* PASSAGE TO READ:
* BEGIN *

The Warner Bros logo serves as an example of the critical balance between simplicity and distinctiveness in logo design. In recent years, Warner Bros decided to streamline and modernise their iconic shield logo, aiming for a more contemporary and simplified look. However, in the quest for simplicity, some of the distinct visual elements that had long been associated with the brand were lost. Recognising the importance of these assets, Warner Bros has since reverted to a design that retained the essential characteristics of the original shield, recapturing the distinctiveness and heritage that had made the logo an enduring symbol of entertainment. This strategic shift highlights the brand’s commitment to maintaining a consistent and distinctive visual identity that resonates with audiences and reinforces its position as a leader in the entertainment industry.

Post-it: Simplification for Distinctiveness

When protecting your distinctive assets, subtle simplification can be a great exercise to optimise a logo. The updated version of the Post-it logo keeps the post-its front and centre, but by decluttering the logo they now stand out as a distinct element, without fighting with the word mark. As a result, the whole design becomes simpler and easier to process.

Michelin: Consistent Design, Enduring Excellence

Michelin has a brilliant example of a logo that has achieved incredible recognition the world over and has stood the test of time. Despite the many versions of the Michelin Man, Bibendum, as he was named, he remained recognisable throughout – building distinctiveness for more than 100 years. The fact he was created during the rise of mascot popularity, instilling him with a rich back story and distinctive personality (that kept pace with the times), likely contributed to the strong emotional connection and affection that people developed for the character. It remains a prime example of how a distinctive and consistent design can endure the test of time, showcasing the lasting impact of a well-crafted logo. The iconic Michelin Man continues to serve as a powerful symbol of the brand. Michelin’s consistent character use alongside the brand name creates a cohesive and recognisable visual identity, reinforcing the brand’s commitment to quality and safety.

* END *

* DATASET EXTRACT:

* BEGIN *

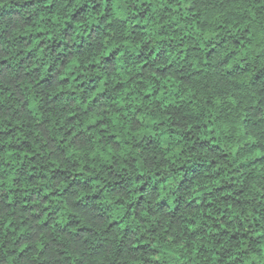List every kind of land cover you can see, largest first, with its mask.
Wrapping results in <instances>:
<instances>
[{
  "label": "clouds",
  "instance_id": "obj_1",
  "mask_svg": "<svg viewBox=\"0 0 264 264\" xmlns=\"http://www.w3.org/2000/svg\"><path fill=\"white\" fill-rule=\"evenodd\" d=\"M0 264H264V0H0Z\"/></svg>",
  "mask_w": 264,
  "mask_h": 264
}]
</instances>
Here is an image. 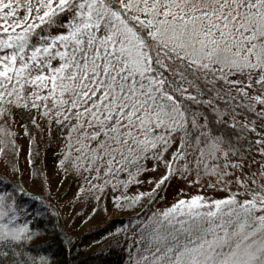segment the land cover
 Returning <instances> with one entry per match:
<instances>
[{"label": "snow or ice", "instance_id": "obj_1", "mask_svg": "<svg viewBox=\"0 0 264 264\" xmlns=\"http://www.w3.org/2000/svg\"><path fill=\"white\" fill-rule=\"evenodd\" d=\"M45 125L92 214L143 205L109 233L128 264H264V0H0V264H50L17 197L26 178L51 192ZM206 177L223 195H185Z\"/></svg>", "mask_w": 264, "mask_h": 264}, {"label": "rangeland", "instance_id": "obj_2", "mask_svg": "<svg viewBox=\"0 0 264 264\" xmlns=\"http://www.w3.org/2000/svg\"><path fill=\"white\" fill-rule=\"evenodd\" d=\"M17 121V120H16ZM14 131L18 133H22L23 129L21 124H16L13 126ZM60 137L56 132L55 128L52 127L51 131H49V127L45 125L43 127V131H37L33 134V144L31 157L35 160L37 157L41 158L40 155L37 156V150H39V145L42 146V156L44 157L45 167L47 170V181L52 185L51 192L48 191V185H44V193L41 195L46 201L51 204L55 210L58 212V215L62 218L63 222L67 229L73 234L75 237L83 238V248L87 250V252L93 251L95 249H99L104 247L105 245L112 244L115 242V238L109 233L113 232L117 228H122L123 225L129 223V219L126 220L128 214H132L133 212L139 213L140 208H136L135 206L131 208H136L134 210L123 211L121 208L108 206L107 210L104 209L103 197H101V207L100 210L95 214L91 213V208L94 206L95 201L88 200L86 196H80L77 198V189L74 181V177L72 175L69 176L67 180L63 179V169L60 171H56L59 168V165L56 163V158L58 155V144L57 140ZM17 142L22 146V151L19 158V164L21 171H25L27 168L28 172H31V168H28L26 163L25 151L27 150V140L22 138V136L17 137ZM74 158L72 160H67L64 163V167H70L73 165ZM7 161L4 160L3 156L0 155V166H2ZM3 169L0 167V172ZM35 175V173H32ZM155 176L156 172L149 169L144 175L146 179L147 176ZM6 179H11L10 176L5 177ZM44 179L43 173L41 174V180ZM208 182V178H204L203 183L205 184V189H201L200 185L196 187H190L185 184L187 191L185 195L189 193H196L198 190H203L206 195H223L222 192H209L206 190V184ZM17 183L21 184V187L24 188V192L29 194L35 193L39 194V188L37 184L39 181L31 178H26L25 181H17ZM180 183H184L181 181ZM147 184L140 186L138 188L137 185H130L127 189V192L130 194L135 193L142 188H146ZM179 189V184L173 182L172 186L167 188L168 196L166 200H162L157 198L156 203L153 205L154 208H162L166 205L168 201L172 199L174 195L172 189ZM164 189L161 190L162 194L164 193ZM42 201H38L37 203L42 204ZM127 206V205H126ZM126 206L124 208H126ZM24 213V217L28 218V210H22ZM83 213V215H81ZM117 220V221H115ZM22 219L20 222H23ZM120 224V225H119ZM123 235V234H122ZM123 241V240H121Z\"/></svg>", "mask_w": 264, "mask_h": 264}, {"label": "trees", "instance_id": "obj_3", "mask_svg": "<svg viewBox=\"0 0 264 264\" xmlns=\"http://www.w3.org/2000/svg\"><path fill=\"white\" fill-rule=\"evenodd\" d=\"M16 120L18 124L22 125L24 123L20 115L16 116ZM28 123L30 124L31 121H28ZM55 130L58 136L61 137V132L56 128ZM37 131L39 130L32 129L33 134ZM38 147L40 148L37 150V156L40 155L41 158L37 157L34 160L35 164L46 169L44 157L41 154L42 146L39 145ZM4 179L8 180L5 177ZM3 187V183H0V188ZM17 197L20 201L21 210L27 209L29 211V217L23 222H27L31 229L39 233L35 238L26 241V246L31 255H44L50 259V264H128L125 254L130 247L128 244L123 241H120V243L114 242L87 252L83 248V238L71 234L55 208L40 194L25 192L24 195H20L17 192ZM40 200L42 204L37 203ZM140 207H143V205ZM136 208L126 206L122 210L125 212ZM131 216L132 214H128L125 219L128 220Z\"/></svg>", "mask_w": 264, "mask_h": 264}]
</instances>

* END *

* TASK: Write out the logo design passage word for word, from start to finish. Nothing in the records is needed here.

* ANSWER FOR THIS EXERCISE:
The Warner Bros logo serves as an example of the critical balance between simplicity and distinctiveness in logo design. In recent years, Warner Bros decided to streamline and modernise their iconic shield logo, aiming for a more contemporary and simplified look. However, in the quest for simplicity, some of the distinct visual elements that had long been associated with the brand were lost. Recognising the importance of these assets, Warner Bros has since reverted to a design that retained the essential characteristics of the original shield, recapturing the distinctiveness and heritage that had made the logo an enduring symbol of entertainment. This strategic shift highlights the brand’s commitment to maintaining a consistent and distinctive visual identity that resonates with audiences and reinforces its position as a leader in the entertainment industry.

Post-it: Simplification for Distinctiveness

When protecting your distinctive assets, subtle simplification can be a great exercise to optimise a logo. The updated version of the Post-it logo keeps the post-its front and centre, but by decluttering the logo they now stand out as a distinct element, without fighting with the word mark. As a result, the whole design becomes simpler and easier to process.

Michelin: Consistent Design, Enduring Excellence

Michelin has a brilliant example of a logo that has achieved incredible recognition the world over and has stood the test of time. Despite the many versions of the Michelin Man, Bibendum, as he was named, he remained recognisable throughout – building distinctiveness for more than 100 years. The fact he was created during the rise of mascot popularity, instilling him with a rich back story and distinctive personality (that kept pace with the times), likely contributed to the strong emotional connection and affection that people developed for the character. It remains a prime example of how a distinctive and consistent design can endure the test of time, showcasing the lasting impact of a well-crafted logo. The iconic Michelin Man continues to serve as a powerful symbol of the brand. Michelin’s consistent character use alongside the brand name creates a cohesive and recognisable visual identity, reinforcing the brand’s commitment to quality and safety.